Nosotros no éramos mucho de pensar en cosas grandes como la vida, la muerte o la existencia de Dios; supongo que para poder dedicar la mente a esos menesteres debes no sentir continuamente los calambres que produce tener las tripas sin nada que triturar, ni estar todo el día vigilando para no quedarte solo y que nadie se te lleve a malearte por ahí, o para abrirte y quitarte todos los órganos, como decían que les ocurría a todos los niños pobres como nosotros que desaparecían desde hacía tanto tiempo. Pero he de decir que cuando madre dijo aquello, sentí un agujero tan profundo, justo debajo de las costillas, que capaz hubiera sido de tragarse la villa entera. Yo pienso que fue la pena lo que me provocó esa maldita sensación, que era infinitamente peor que cuando estuve a punto de irme hacía un año; y aquella vez sola, por comer, creo yo, aquellas cáscaras de bananas que encontramos en las basuras del ayuntamiento. Tía Elvira dijo entonces y entre mis alucinaciones que no eran las cáscaras, sino el veneno que ponían los políticos para librarse de tanto pobre; y debía tener razón la vieja, porque la piel de banano nunca me sentó mal, ni tampoco lo hizo nunca comerme las sobras de las basuras. Yo, por si acaso, desde aquel día evitaba aquellos lugares donde hubiera empleados públicos.
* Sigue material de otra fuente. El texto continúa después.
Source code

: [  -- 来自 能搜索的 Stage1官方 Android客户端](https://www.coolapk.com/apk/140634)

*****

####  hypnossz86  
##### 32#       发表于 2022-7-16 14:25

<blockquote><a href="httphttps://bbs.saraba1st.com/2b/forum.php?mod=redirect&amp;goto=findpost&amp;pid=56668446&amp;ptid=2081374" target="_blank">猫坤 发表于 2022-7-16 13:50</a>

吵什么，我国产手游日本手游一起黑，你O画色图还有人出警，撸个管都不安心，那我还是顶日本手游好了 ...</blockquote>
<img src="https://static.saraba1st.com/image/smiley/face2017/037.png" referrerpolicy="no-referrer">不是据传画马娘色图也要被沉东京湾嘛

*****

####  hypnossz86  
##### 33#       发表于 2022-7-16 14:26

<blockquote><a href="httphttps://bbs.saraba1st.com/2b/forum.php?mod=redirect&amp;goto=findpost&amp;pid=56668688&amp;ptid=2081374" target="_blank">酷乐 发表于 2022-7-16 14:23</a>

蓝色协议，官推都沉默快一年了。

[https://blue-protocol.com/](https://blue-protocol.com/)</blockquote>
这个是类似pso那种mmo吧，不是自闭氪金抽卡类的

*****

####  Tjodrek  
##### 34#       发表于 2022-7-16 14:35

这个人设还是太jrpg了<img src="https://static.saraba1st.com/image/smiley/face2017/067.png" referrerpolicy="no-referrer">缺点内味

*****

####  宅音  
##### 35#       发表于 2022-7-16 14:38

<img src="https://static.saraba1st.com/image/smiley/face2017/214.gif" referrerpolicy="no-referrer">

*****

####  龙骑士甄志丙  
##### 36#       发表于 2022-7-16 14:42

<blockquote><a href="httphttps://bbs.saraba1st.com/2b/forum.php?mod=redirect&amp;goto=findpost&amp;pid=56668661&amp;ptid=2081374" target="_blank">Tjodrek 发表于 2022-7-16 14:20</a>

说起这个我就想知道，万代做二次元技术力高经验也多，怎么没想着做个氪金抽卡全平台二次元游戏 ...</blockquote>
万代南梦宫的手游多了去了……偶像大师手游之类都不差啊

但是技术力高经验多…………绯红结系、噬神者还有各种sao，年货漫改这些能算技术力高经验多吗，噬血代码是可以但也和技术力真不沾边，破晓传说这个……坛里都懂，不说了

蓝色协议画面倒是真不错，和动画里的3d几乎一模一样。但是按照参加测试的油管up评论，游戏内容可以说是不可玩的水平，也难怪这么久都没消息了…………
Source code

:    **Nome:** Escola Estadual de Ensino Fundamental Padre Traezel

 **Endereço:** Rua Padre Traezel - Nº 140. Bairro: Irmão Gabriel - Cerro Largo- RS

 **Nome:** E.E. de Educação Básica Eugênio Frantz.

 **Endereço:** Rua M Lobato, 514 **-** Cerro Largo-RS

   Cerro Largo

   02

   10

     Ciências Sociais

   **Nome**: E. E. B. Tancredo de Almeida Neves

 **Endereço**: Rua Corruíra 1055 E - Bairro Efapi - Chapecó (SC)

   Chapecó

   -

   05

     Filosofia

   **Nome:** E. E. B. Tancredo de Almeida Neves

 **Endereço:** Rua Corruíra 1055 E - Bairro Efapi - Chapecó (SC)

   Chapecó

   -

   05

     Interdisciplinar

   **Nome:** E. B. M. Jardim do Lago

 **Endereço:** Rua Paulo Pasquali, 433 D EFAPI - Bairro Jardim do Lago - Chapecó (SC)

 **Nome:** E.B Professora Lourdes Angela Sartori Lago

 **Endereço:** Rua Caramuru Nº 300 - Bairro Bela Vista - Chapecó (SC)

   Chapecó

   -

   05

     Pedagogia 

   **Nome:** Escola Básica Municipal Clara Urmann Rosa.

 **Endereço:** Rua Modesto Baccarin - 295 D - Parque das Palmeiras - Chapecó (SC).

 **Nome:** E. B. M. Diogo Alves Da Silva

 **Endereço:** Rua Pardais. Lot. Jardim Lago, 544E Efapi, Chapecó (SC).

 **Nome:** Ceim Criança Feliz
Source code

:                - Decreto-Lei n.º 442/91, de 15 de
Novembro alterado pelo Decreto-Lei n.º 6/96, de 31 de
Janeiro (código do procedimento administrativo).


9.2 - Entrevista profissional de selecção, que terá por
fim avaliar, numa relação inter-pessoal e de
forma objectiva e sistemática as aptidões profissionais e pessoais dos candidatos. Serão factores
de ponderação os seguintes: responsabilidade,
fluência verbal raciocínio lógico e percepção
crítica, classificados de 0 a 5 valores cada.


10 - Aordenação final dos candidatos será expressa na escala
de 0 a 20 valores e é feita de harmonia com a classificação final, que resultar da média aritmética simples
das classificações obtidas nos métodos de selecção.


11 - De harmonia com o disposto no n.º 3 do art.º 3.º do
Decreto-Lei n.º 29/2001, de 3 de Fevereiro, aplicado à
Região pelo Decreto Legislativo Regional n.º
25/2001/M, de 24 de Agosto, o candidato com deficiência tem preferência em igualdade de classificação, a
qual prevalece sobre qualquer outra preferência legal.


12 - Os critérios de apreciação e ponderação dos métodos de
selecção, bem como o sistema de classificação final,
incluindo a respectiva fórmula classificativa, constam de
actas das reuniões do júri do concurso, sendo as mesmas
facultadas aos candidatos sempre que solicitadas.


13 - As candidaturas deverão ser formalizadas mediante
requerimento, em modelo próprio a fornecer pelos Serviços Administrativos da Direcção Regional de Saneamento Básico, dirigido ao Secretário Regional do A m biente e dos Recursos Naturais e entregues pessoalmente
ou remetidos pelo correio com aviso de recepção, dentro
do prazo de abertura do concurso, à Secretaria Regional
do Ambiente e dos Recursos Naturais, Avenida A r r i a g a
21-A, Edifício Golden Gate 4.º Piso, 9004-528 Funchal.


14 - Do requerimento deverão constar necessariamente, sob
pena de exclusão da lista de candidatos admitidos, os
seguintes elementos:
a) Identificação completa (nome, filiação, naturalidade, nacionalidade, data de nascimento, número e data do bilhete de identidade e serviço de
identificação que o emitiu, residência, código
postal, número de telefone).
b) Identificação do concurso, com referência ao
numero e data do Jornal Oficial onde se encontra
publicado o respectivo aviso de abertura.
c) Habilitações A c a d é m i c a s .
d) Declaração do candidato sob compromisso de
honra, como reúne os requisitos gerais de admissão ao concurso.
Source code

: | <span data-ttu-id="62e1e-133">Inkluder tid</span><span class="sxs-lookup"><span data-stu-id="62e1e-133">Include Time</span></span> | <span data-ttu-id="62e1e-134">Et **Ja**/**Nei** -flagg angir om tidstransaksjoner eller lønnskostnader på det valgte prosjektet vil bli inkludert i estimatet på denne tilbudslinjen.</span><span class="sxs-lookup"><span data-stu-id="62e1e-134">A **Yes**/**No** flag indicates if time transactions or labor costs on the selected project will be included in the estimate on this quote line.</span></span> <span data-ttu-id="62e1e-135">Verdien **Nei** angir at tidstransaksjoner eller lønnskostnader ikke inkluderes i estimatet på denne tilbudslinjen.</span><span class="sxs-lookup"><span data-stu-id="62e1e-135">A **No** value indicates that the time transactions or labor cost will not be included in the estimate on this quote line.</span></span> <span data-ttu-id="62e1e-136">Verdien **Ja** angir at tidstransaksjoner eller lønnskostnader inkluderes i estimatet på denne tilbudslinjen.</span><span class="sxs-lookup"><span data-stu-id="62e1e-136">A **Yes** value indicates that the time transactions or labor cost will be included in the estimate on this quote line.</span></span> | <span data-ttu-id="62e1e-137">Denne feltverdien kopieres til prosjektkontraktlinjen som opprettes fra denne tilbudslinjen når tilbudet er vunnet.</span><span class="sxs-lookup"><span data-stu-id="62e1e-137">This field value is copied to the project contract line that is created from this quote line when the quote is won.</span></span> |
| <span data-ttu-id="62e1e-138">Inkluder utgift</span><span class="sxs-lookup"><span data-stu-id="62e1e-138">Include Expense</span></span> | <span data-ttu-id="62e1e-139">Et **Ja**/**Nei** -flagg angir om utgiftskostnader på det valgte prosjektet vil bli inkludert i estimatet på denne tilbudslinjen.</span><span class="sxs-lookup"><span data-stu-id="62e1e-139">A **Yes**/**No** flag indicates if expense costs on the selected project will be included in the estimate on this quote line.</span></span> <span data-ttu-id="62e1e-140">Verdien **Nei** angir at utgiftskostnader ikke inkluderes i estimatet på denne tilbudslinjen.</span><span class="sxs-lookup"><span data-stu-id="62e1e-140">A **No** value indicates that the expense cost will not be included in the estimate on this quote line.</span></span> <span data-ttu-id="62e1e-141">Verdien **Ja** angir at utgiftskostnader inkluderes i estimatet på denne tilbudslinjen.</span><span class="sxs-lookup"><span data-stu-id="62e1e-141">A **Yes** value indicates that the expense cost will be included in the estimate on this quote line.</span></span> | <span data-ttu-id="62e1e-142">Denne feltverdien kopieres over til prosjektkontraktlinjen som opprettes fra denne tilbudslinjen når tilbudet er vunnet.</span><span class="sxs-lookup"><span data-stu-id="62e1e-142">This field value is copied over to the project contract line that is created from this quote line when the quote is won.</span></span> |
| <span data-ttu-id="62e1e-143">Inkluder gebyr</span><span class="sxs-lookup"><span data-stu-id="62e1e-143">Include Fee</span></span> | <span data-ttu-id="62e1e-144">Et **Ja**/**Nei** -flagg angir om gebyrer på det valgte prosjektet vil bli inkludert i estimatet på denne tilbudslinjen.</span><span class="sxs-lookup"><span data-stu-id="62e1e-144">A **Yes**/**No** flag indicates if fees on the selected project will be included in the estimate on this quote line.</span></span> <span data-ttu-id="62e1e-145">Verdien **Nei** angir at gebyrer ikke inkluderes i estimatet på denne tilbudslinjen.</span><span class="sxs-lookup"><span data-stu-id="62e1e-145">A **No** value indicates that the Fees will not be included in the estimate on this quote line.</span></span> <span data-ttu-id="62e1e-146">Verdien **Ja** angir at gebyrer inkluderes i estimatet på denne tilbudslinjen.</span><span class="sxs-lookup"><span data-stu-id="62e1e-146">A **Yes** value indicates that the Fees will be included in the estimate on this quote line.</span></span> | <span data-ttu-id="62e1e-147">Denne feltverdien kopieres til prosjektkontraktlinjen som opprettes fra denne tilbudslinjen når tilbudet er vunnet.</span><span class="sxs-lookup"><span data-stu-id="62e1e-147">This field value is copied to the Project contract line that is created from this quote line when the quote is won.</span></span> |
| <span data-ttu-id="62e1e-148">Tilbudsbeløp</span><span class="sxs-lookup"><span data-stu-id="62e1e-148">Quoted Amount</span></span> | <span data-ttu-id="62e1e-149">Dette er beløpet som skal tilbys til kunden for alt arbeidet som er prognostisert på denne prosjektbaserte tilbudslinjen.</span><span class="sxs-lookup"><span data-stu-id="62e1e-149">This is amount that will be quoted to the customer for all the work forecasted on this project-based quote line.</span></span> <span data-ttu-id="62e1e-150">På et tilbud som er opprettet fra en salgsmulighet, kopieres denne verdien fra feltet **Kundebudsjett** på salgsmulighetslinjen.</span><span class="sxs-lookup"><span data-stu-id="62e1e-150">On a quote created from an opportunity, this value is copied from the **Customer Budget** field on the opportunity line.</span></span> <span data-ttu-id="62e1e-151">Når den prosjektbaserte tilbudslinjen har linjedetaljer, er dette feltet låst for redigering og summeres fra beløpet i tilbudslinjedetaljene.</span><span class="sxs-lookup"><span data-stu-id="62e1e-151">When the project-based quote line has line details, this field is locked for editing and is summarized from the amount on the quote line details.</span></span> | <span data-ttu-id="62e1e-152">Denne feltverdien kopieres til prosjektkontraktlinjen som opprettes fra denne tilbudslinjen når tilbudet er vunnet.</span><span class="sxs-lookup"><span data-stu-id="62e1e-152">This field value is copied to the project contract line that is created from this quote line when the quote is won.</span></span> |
Ya digo que no sé si fue pena o rabia, o las dos cosas juntas —porque muchas veces van parejas—; lo que sí sé es que no fue por mí, ni siquiera por mi hermano, que ahí estaba con su cara de bobo y mirando con esos ojos enormes de vaca en costillar a madre y sin entender, pienso yo, lo que todo aquello significaba. Y es que, claro, con seis años no se comprende lo que ya entendía yo con doce. Fue por madre que me puse así y me entró ese sentimiento allí abajito.
No sabría decir por qué madre me daba tanta pena en aquel momento, ya que ella, aunque seria, parecía muy decidida. Y desde que nos habló, comenzó a organizarlo todo, como si fuera un día normal. Limpió el suelo, que al ser de tierra era como moverlo de un lado a otro; pero a ella se le quedó esa costumbre de cuando sirvió en casa de los Cervera de Narváez. También aclaró en una palangana los pocos platos y vasos que teníamos, y hasta arregló las sábanas; no estirándolas como hacían las vecinas, sino remetiéndolas bien bajo el jergón en que su pequeña familia dormía. Como debe ser.